(GIVEN PASSAGE)
Lifelong Learning & the Local Public Library

ENTREPRENEURIAL PREPARATION

Lifelong Learning everyday is the key to pursuing an active, creative and productive life.  In preparation for becoming a senior entrepreneur and for successful aging it is very important to consider and study active brain activities.  Richard Restak, a neurologist said that, “aging can be thought of as the result throughout the body of a general wear-and-tear process.”

In all body organs except the brain, increased activity leads to more wear and tear and accelerated degeneration.  In the brain the principle of operation is unique.  Activation of nerve cells doesn’t lead to a general degeneration of function but, instead, to the maintenance of neurons during normal aging.

This is really quite an extraordinary situation if you think about it: the brain in contrast to every other organ in the body, has the potential to improve with use and to keep the edge into the ninth decade and beyond

BAN ‘OLD’ STUDENTS, EH?

In a satire piece written recently by a 30-something, fourth-year University of Alberta molecular biology student wrote in his student newspaper, the Gateway that “old people don’t belong at the U of A.” One of the reasons mentioned for this apparent social exclusion was that mature students ask “too many” questions and that these students often mention “what used to be”.

I understand that mature students have different behaviors and different expectations, but HOW can we create some structures that are more senior-friendly and show more respect for seniors?

CAN PUBLIC LIBRARIES BE THE ANSWER?

I was very surprised to learn that Montreal and Vancouver tied for top spot in a global ranking of the world’s best public libraries, according to a recent study published by the university of Dusseldorf. The name of the study is, Public Libraries in the knowledge Society.  The key for Montreal and Vancouver was offerings such as the libraries digital resources and use of social media.
(End GIVEN PASSAGE)
(GIVEN INFORMATION)
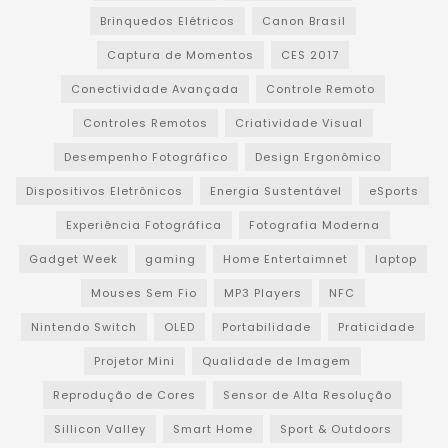
Brinquedos Elétricos
Canon Brasil
Captura de Momentos
CES 2017
Conectividade Avançada
Controle Remoto
Controles Remotos
Criatividade Visual
Desempenho Fotográfico
Design Ergonômico
Dispositivos Eletrônicos
Energia Sustentável
eSports
Experiência Fotográfica
Fotografia Moderna
Gadget Week
gaming
Home Entertaimnet
laptop
Mouses Sem Fio
MP3 Players
NFC
Nintendo Switch
OLED
Portabilidade
Praticidade
Projetor Mini
Qualidade de Imagem
Reprodução de Cores
Sensor de Alta Resolução
Sillicon Valley
Smart Home
Sport & Outdoors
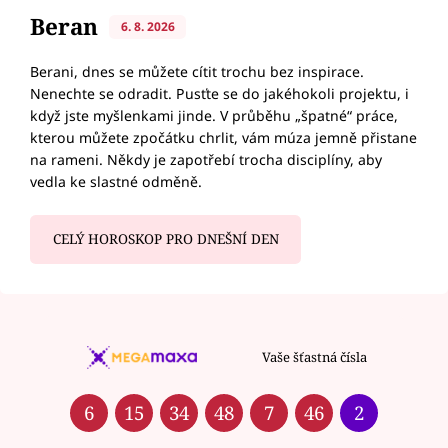
Beran
6. 8. 2026
Berani, dnes se můžete cítit trochu bez inspirace.
Nenechte se odradit. Pusťte se do jakéhokoli projektu, i
když jste myšlenkami jinde. V průběhu „špatné“ práce,
kterou můžete zpočátku chrlit, vám múza jemně přistane
na rameni. Někdy je zapotřebí trocha disciplíny, aby
vedla ke slastné odměně.
CELÝ HOROSKOP PRO DNEŠNÍ DEN
Vaše šťastná čísla
6
15
34
48
7
46
2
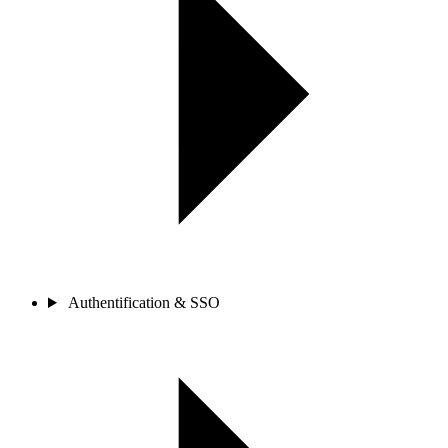
Authentification & SSO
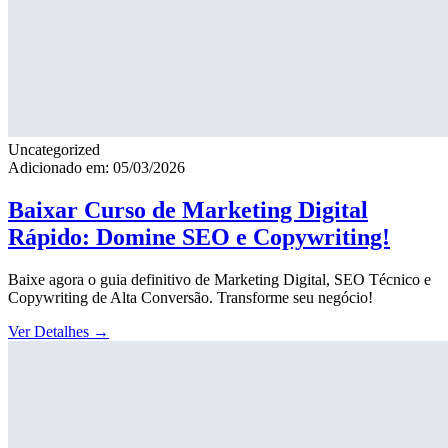
Uncategorized
Adicionado em: 05/03/2026
Baixar Curso de Marketing Digital
Rápido: Domine SEO e Copywriting!
Baixe agora o guia definitivo de Marketing Digital, SEO Técnico e
Copywriting de Alta Conversão. Transforme seu negócio!
Ver Detalhes
→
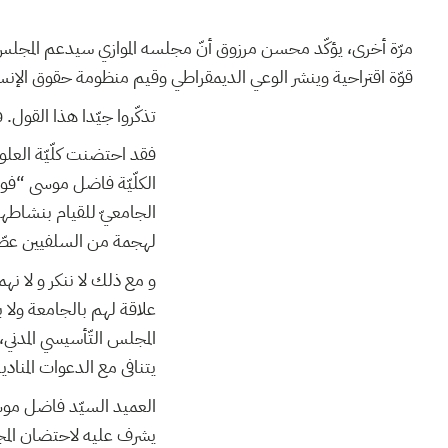
مرّة أخرى، يؤكّد محسن مرزوق أنّ مجلسه الموازي سيدعم المجلس
قوّة اقتراحية وينشر الوعي الديمقراطي وقيم منظومة حقوق الإ”.
تذكّروا جيّدا هذا القول.
فقد احتضنت كلّيّة العلو
الكلّيّة فاضل موسى “فوا
الجامعيّ للقيام بنشاطهم 
لهجمة من السلفيين عطّل.
و مع ذلك لا ننكر و لا نه
علاقة لهم بالجامعة ولا 
المجلس التّأسيسي المدني
يتنافى مع الدعوات المنا.
العميد السيّد فاضل موس
يشرف عليه لاحتضان المج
(End GIVEN INFORMATION)
### EXERCISE TASKS:
(1) List the section headings in capital letters that appear in the text on lifelong learning and the local public library.
(2) Go on with the text on lifelong learning and the local public library, starting right after its last sentence about Montreal and Vancouver.

### SET OF ANSWERS:
(1)
ENTREPRENEURIAL PREPARATION
BAN ‘OLD’ STUDENTS, EH?
CAN PUBLIC LIBRARIES BE THE ANSWER?

(2)
BOOMERS CLOSING THE TECH GAP

Not too long ago digital resources and the use of social media wasn’t important because only about 1/3 or less of all seniors were computer literate.  Recently, telephone surveys with more than 6,000 Canadians conducted on behalf of the Media Technology Monitor were used to compare technology trends among members of Gen Y defined as 24 to 33-year-old consumers, Gen Z (aged 18-23) and the 47-to-67 boomer demographic.

“While (boomers) have not grown up with publicly available Internet and wireless technologies, they have become avid users of these offerings,” states the report.  Younger people led in wireless technologies eg. early adoption of smartphones and streaming web video.

A significant fact is that the younger boomers in the survey between 47 and 57 were most likely to embrace tablets.  About 36 per cent of the consumers in the cohort said they owned a tablet, which is more than Gen Y (34 per cent) and Gen Z (28 per cent) respondents.

DIGITAL LITERACY @THE LIBRARY

The Stanley A. Milner Library in my own hometown aims to provide an engaged learning experience in the heart of Edmonton, Alberta Canada.

In my own research I have found that seniors have different expectations in the fields of Lifelong Learning and Entrepreneurship.  What better way there is to engage more seniors than having them come to their own local public library.  in fact, Peter Schoenberg, Edmonton Public Library Manager of digital literacy initiatives and web services said, “Rather than borrowing a book and returning it three weeks later you LEARN something, it’s creating a space for hands-on learning,” said Peter Schoenberg.

The SPACE and it’s equipment are designed to allow the community a flexible area to pursue their creative outlets or just sit back and play video games with friends.  Novices can experiment with the space’s hard-and software and avoid the startup cost of a new creative pursuit.  I think that this is a perfect environment for seniors that already have surplus time but now need some empowerment to pursue new and different activities in their pre-retirement or retirement life.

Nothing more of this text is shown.